Reading passage
Conversely, recent weakly supervised action segmentation approaches like NNV [30] and follow-up work include an inference stage during testing where they explicitly predict the segment-wise representation. This inference stage involves a dynamic programming algorithm for solving an optimization problem which is a computational bottleneck for these approaches.

3.2 Inference in Action Segmentation

During testing, the inference stage involves an optimization problem to find the most likely segmentation for the input video, i.e.,

$$\begin{aligned} c_{1:N}, \ell _{1:N} = \underset{\hat{c}_{1:N}, \hat{\ell }_{1:N}}{\mathrm {argmax}} \Big \{ p(\hat{c}_{1:N}, \hat{\ell }_{1:N} | x_{1:T}) \Big \}. \end{aligned}$$

(1)

Given the transcript \(c_{1:N}\), the inference stage boils down to finding the segment lengths \(\ell _{1:N}\) by aligning the transcript to the input video, i.e.,

$$\begin{aligned} \ell _{1:N} = \underset{\hat{\ell }_{1:N}}{\mathrm {argmax}} \Big \{ p(\hat{\ell }_{1:N} | x_{1:T}, c_{1:N}) \Big \}. \end{aligned}$$

(2)

In approaches like NNV [30] and CDFL [25], the transcript is found by iterating over the transcripts seen during training and selecting the transcript that achieves the most likely alignment by optimizing (2). In MuCon [32], the transcript is predicted by a sequence to sequence network.

The probability defined in (2) is broken down by making independences assumption between frames

$$\begin{aligned} \begin{aligned} p(\hat{\ell }_{1:N} | x_{1:T}, c_{1:N}) = \prod _{t=1}^{T} p\big ( \alpha (t; c_{1:N}, \hat{\ell }_{1:N}) | x_t \big ) \cdot \prod _{n=1}^{N} p\big ( \hat{\ell }_n | c_n \big ) \end{aligned} \end{aligned}$$

(3)

where \(p\big ( \alpha (t)| x_t \big )\) is referred to as the observation model and \(p\big ( \ell _n | c_n \big )\) as the length model. Here, \(\alpha (t)\) is the mapping from time t to the action label given the segment-wise labeling. The observation model estimates the frame-wise action probabilities and is implemented using a neural network. The length model is used to constrain the inference defined in (2) with the assumption that the lengths of segments for the same action follow a particular probability distribution. The segment length is usually modelled by a Poisson distribution with a class dependent mean parameter \(\lambda _{c_n}\), i.e.,

$$\begin{aligned} p\big ( \ell _n | c_n \big ) = \frac{\lambda _{c_n}^{\ell _n} \mathrm {exp}(- \lambda _{c_n}) }{\ell _n!}. \end{aligned}$$

(4)

Raw data
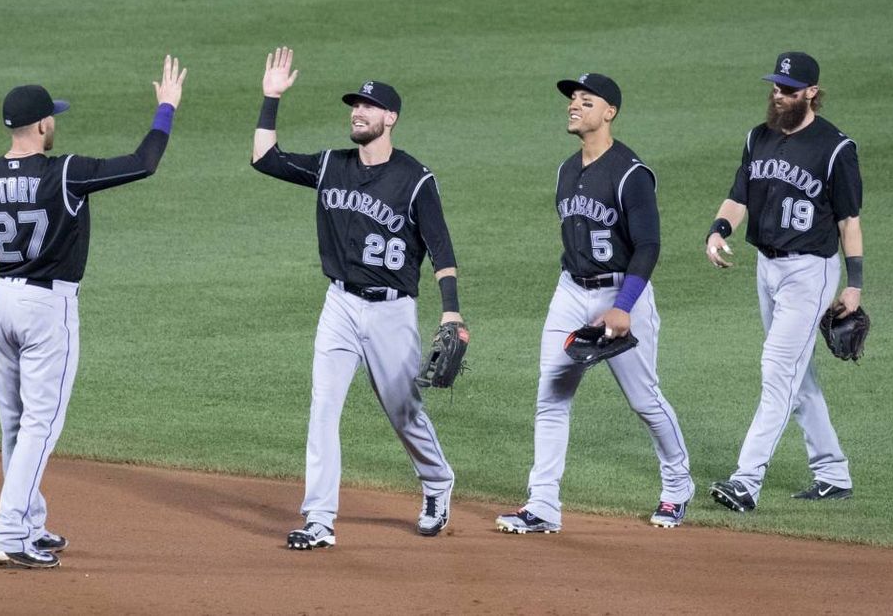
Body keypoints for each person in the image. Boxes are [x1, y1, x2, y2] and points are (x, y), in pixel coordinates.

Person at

Assigned task 1
According to the action segmentation text, how is the transcript predicted in MuCon?
Assigned task 2
Write out the action segmentation text from "Conversely, recent weakly" up to and including "for these approaches.", substituting "burden" for "bottleneck".

Task response 1
By a sequence to sequence network.

Task response 2
Conversely, recent weakly supervised action segmentation approaches like NNV [30] and follow-up work include an inference stage during testing where they explicitly predict the segment-wise representation. This inference stage involves a dynamic programming algorithm for solving an optimization problem which is a computational burden for these approaches.